Dass die EU ein neoliberales Wirtschaftsprojekt ist, ist unbestritten. Ziel war von Anfang an der freie Fluss von Kapital, Gütern und Menschen. General De Gaulle weigerte sich aber, die französische Souveränität aus der Hand zu geben, und das rechnen ihm Onfrays Mitarbeiter (unter 22 Männern nur eine Frau) hoch an. Die Autoren werfen der Regierung Mitterand vor, die Souveränität Frankreichs aufgegeben zu haben. Souveränität wird seit Jean Bodin (1529-1596) definiert als die Fähigkeit eines Staates, eigenes Geld in Umlauf zu bringen, die eigenen Grenzen zu kontrollieren und eine höchste Gerichtsbarkeit zu haben. All dieses sei inzwischen angekratzt, die Kommission gebe den Regierungen der Einzelstaaten Regeln vor, sei aber im Gegensatz zu diesen nicht demokratisch legitimiert. Dazu seien die versprochenen Erwartungen in keiner Weise erfüllt worden: Die Lage der Menschen und auch der heimischen Indus-trie habe sich nicht verbessert, im Gegenteil. Die EU habe vielmehr dazu geführt, dass Europa zum Spielball des internationalen, meist US-Kapitals geworden sei. Das spiegele sich auch in der Sicherheitspolitik, bei der man sich in die völlige Abhängigkeit vom Großen Bruder jenseits des Atlantiks begeben habe. Auch Deutschland kriegt sein Fett ab, aber mit Grund: Wiederholt hat ja die deutsche Regierung Frankreich brüskiert. Die deutsche Austeritätspolitik mit Hartz4 geht zu Lasten der übrigen Länder der EU.

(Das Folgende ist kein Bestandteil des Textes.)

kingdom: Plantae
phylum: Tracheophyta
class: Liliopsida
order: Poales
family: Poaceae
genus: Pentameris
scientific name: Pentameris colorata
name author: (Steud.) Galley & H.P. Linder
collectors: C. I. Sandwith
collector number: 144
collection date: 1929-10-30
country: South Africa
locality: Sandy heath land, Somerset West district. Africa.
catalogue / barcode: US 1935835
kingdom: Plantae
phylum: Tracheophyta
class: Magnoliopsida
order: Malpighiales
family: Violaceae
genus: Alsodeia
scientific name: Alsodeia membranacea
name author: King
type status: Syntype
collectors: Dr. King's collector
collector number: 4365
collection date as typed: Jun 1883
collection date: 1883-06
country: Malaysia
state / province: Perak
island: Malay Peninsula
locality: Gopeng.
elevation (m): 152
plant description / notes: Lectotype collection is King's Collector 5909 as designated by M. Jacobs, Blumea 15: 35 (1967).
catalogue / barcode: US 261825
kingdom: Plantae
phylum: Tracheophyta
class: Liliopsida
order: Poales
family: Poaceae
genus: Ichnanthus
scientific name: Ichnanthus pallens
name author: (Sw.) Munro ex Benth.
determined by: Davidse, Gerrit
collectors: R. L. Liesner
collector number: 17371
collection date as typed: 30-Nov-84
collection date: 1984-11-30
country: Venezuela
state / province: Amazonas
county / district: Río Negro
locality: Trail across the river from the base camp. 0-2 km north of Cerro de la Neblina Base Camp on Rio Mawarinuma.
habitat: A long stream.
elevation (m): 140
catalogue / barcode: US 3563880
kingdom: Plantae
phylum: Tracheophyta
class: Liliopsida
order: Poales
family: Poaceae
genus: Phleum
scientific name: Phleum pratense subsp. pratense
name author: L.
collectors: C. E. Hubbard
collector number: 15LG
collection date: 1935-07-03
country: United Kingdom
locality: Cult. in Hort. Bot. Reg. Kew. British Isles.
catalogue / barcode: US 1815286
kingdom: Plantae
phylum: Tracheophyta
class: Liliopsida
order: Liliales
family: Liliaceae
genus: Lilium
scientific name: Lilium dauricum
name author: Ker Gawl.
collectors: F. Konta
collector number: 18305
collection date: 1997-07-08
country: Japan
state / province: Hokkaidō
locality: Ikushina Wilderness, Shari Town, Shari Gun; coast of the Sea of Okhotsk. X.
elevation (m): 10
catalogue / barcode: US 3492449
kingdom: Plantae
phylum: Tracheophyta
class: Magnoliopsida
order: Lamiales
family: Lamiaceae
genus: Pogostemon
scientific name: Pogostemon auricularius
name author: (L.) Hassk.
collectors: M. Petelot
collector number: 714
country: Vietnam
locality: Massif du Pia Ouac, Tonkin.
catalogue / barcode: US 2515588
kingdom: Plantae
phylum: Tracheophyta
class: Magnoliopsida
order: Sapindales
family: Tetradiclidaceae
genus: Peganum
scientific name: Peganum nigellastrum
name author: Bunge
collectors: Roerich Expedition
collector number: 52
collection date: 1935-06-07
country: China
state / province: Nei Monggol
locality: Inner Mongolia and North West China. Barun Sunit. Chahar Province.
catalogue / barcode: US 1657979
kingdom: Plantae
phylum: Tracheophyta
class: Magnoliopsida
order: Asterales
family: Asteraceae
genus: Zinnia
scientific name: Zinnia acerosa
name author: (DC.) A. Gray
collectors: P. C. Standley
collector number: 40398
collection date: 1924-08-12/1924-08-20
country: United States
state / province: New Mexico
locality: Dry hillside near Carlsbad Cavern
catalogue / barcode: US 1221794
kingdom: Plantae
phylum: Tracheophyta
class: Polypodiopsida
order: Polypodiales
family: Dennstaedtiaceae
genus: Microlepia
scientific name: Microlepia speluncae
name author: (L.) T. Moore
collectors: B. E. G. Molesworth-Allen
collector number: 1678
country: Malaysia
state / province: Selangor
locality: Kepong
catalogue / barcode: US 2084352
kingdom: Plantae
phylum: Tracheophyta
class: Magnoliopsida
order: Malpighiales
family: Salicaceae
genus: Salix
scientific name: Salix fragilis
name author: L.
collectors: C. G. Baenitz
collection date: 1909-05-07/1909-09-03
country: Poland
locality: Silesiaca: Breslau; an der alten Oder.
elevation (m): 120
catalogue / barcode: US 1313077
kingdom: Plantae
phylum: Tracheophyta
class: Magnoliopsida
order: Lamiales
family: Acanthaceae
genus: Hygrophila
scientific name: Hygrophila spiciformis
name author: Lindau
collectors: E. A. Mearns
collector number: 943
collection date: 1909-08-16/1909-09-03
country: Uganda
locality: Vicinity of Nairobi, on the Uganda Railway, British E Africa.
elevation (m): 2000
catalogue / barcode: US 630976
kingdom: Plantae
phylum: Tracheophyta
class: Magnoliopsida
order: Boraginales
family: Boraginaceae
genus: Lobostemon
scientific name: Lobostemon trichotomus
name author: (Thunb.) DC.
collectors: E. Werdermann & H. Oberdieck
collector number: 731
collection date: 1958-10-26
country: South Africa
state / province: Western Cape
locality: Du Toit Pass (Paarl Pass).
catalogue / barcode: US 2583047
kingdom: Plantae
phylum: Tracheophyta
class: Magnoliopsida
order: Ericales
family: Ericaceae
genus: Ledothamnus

Die Gruppe plädiert also für einen Austritt Frankreichs aus der EU, im Grunde damit für deren Auflösung. Leider fehlt bei dem Thema Energiepolitik eine Kritik an der in Frankreich dominierenden Atomkraft. Über deren Rolle für die französische Souveränität ist viel die Rede, aber nicht über ihre Gefahren. Das Thema Grenzen spielt in der Argumentation m. E. eine übertriebene Rolle. Die ungeregelte Migration, die wir im Augenblick erleben, lässt sich auch von Nationalstaaten nicht eindämmen oder nur unter fortwährender Verletzung der elementarsten Menschenrechte; diese Einsicht fehlt in den Beiträgen. Und dass einem Mann wie Alain de Benoist Raum gegeben wird, seine kruden Thesen über europäische Geschichte und Identität auszubreiten, nährt den Verdacht, die Gruppe wolle auf dem Feld der Ideologie die Ultrarechten noch rechts überholen.
Daniel Keil argumentiert in seinem letzten Kapitel, die Arbeiterschaft sei übernational, schon deshalb werde sich die Lage durch Rückgriff auf die Nationalstaaten nicht verbessern. Er sieht die gegenwärtige Struktur der EU als einen Ausdruck gesellschaftlicher Kräfteverhältnisse; man könne also nicht einfach die übernationale Ebene streichen und glauben, das sei eine bessere Ausgangsbasis. »Linke Bewegungen wurden dann stark, als sie konkrete Verhältnisse des Kapitals bearbeiteten und beispielsweise Zwangsräumungen verhinderten, sich in Stadtteilen zusammenschlossen und Selbsthilfenetzwerke aufbauten (wie autonome Krankenhäuser usw.). Eine linkspopulistische Analyse, die von diesen konkreten Kämpfen absieht und sie in ein ›Wir-das-Volk-gegen-die-da-oben‹ presst, wird notwendigerweise scheitern und letztendlich in nationalistischen Phrasen versinken« (S. 189).
Daniel Keil: Materialistische Europakritik. Elemente kritischer Europaforschung. Black Books, Schmetterling Verlag, Stuttgart 2024, 222 S., 16,80 €.Front Populaire. La Revue de Michel Onfray, Nr. 16, Mai 2024, 159 S.